Now let’s proceed to ESL-GUY’s third and fourth question:

Set 3: ‘Does the participle after the preposition ‘after’ in the sentence below cause a shift in voice?

“‘After filling out the required forms, each client is given a reference number.’

Set 4: ‘What are the cases in which a shift in voice is justified?  Can you please give examples?’”

My reply to ESL-GUY:

Yes, there has been a voice shift in that sentence, but it’s incorrect to say that it was caused by the participle “filling out.” That sentence is actually the inverted form of the normal-order, passive-voice simple sentence “Each client is given a reference number after filling out the required forms.” Here, the passive-voice main clause “each client is given a reference number” is modified by the prepositional phrase “after filling out the required forms.”

We can also recognize that normal-order sentence as the reduced form of the complex sentence “Each client is given a reference number after he or she has filled out the required forms,” where the passive-voice main clause is linked by the subordinator “after” to an active-voice subordinate clause.

Now, in answer to the fourth question, this is actually one of the cases in which a shift in voice is possible during the reduction process. When the subordinate clause is in the active voice, as in “he or she has filled out the required forms,” English has a special procedure for reducing that clause into a prepositional phrase without altering its meaning—drop the pronoun and convert the active verb to its progressive form: “Each client is given a reference number after filling out the required form.”
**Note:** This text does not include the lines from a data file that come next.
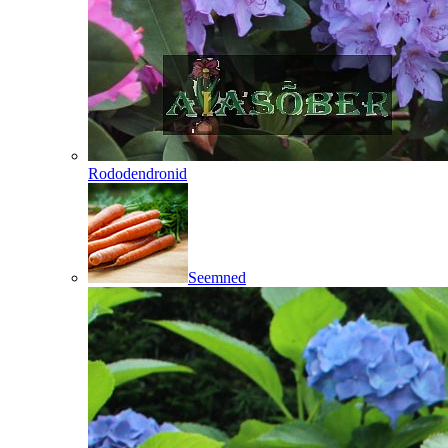
Rododendronid
Seemned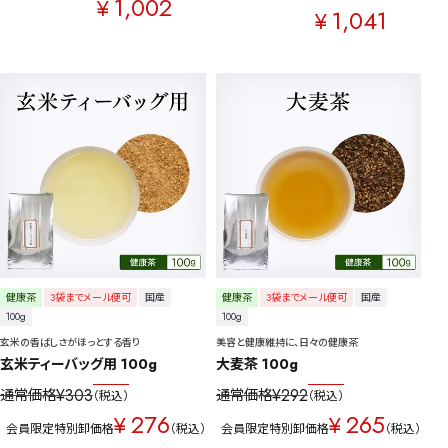
1,002
¥
1,041
¥
健康茶
3袋までメール便可
国産
健康茶
3袋までメール便可
国産
100g
100g
玄米の香ばしさがほっとする香り
美容と健康維持に、日々の健康茶
玄米ティーバッグ用 100g
大麦茶 100g
¥
303
¥
292
通常価格
通常価格
税込
税込
276
265
¥
¥
会員限定特別卸価格
税込
会員限定特別卸価格
税込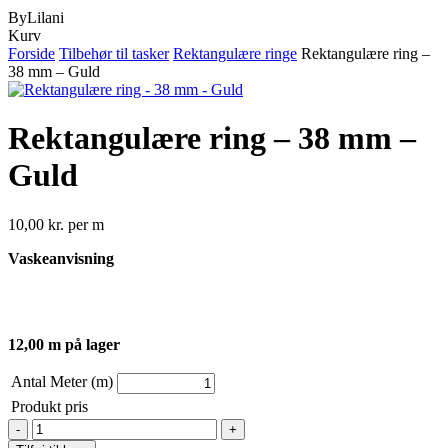
ByLilani
Close
Kurv
Cart
Forside
Tilbehør til tasker
Rektangulære ringe
Rektangulære ring –
38 mm – Guld
Rektangulære ring – 38 mm –
Guld
10,00
kr.
per m
Vaskeanvisning
12,00 m på lager
Antal Meter (m)
Produkt pris
Rektangulære
ring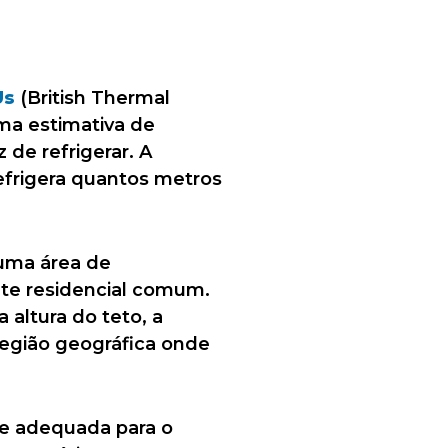
Us
(British Thermal
ma estimativa de
de refrigerar. A
efrigera quantos metros
 uma área de
te residencial comum.
 altura do teto, a
região geográfica onde
de adequada para o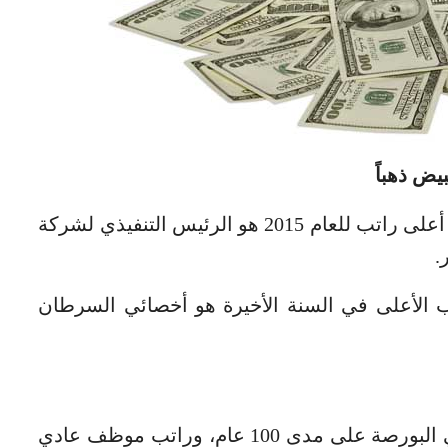
يض ذهباً
كنّا نعتقد حتى الآن بأنّ المدير الذي يتقاضى أعلى راتب للعام 2015 هو الرئيس التنفيذي لشركة
راتب الأعلى في السنة الأخيرة هو أخصائي السرطان
يمثل مبلغ 329,7 مليون دولار راتب مدير في البورصة على مدى 100 عام، وراتب موظف عادي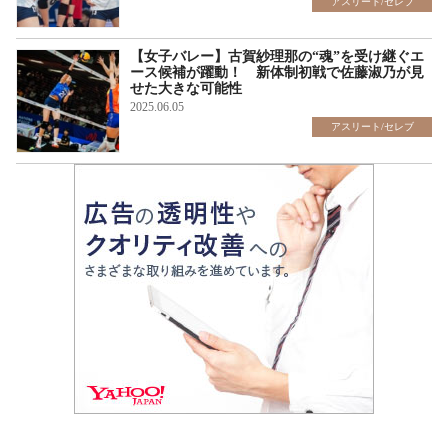
アスリート/セレブ
【女子バレー】古賀紗理那の“魂”を受け継ぐエ
ース候補が躍動！ 新体制初戦で佐藤淑乃が見
せた大きな可能性
2025.06.05
アスリート/セレブ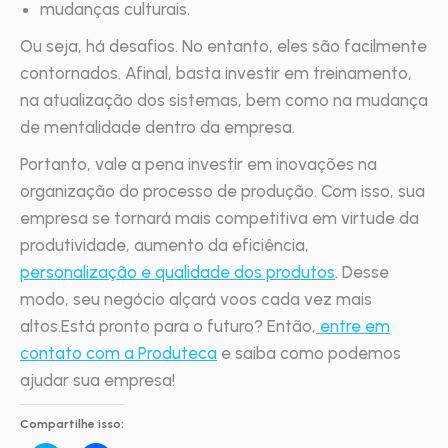
mudanças culturais.
Ou seja, há desafios. No entanto, eles são facilmente
contornados. Afinal, basta investir em treinamento,
na atualização dos sistemas, bem como na mudança
de mentalidade dentro da empresa.
Portanto, vale a pena investir em inovações na
organização do processo de produção. Com isso, sua
empresa se tornará mais competitiva em virtude da
produtividade, aumento da eficiência,
personalização e qualidade dos produtos
. Desse
modo, seu negócio alçará voos cada vez mais
altos.Está pronto para o futuro? Então,
entre em
contato com a Produteca
e saiba como podemos
ajudar sua empresa!
Compartilhe isso: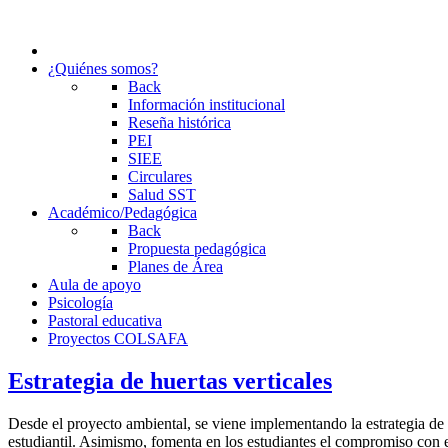
¿Quiénes somos?
Back
Información institucional
Reseña histórica
PEI
SIEE
Circulares
Salud SST
Académico/Pedagógica
Back
Propuesta pedagógica
Planes de Área
Aula de apoyo
Psicología
Pastoral educativa
Proyectos COLSAFA
Estrategia de huertas verticales
Desde el proyecto ambiental, se viene implementando la estrategia de h
estudiantil. Asimismo, fomenta en los estudiantes el compromiso con e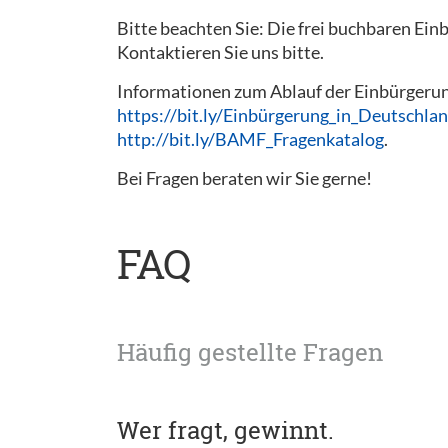
Bitte beachten Sie: Die frei buchbaren Ein
Kontaktieren Sie uns bitte.
Informationen zum Ablauf der Einbürgerung
https://bit.ly/Einbürgerung_in_Deutschla
http://bit.ly/BAMF_Fragenkatalog
.
Bei Fragen beraten wir Sie gerne!
FAQ
Häufig gestellte Fragen
Wer fragt, gewinnt.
A voice shift is also possible when a complex sentence has an active-voice relative clause, as in “Students who work part-time are often highly motivated to finish college.” In the relative clause “who work part-time,” “who” can be dropped and the verb “work” converted to its progressive form: “Students working part-time are often highly motivated to finish college.” Here, the relative clause “who work part-time” has become the post-noun participial modifier “working part-time.”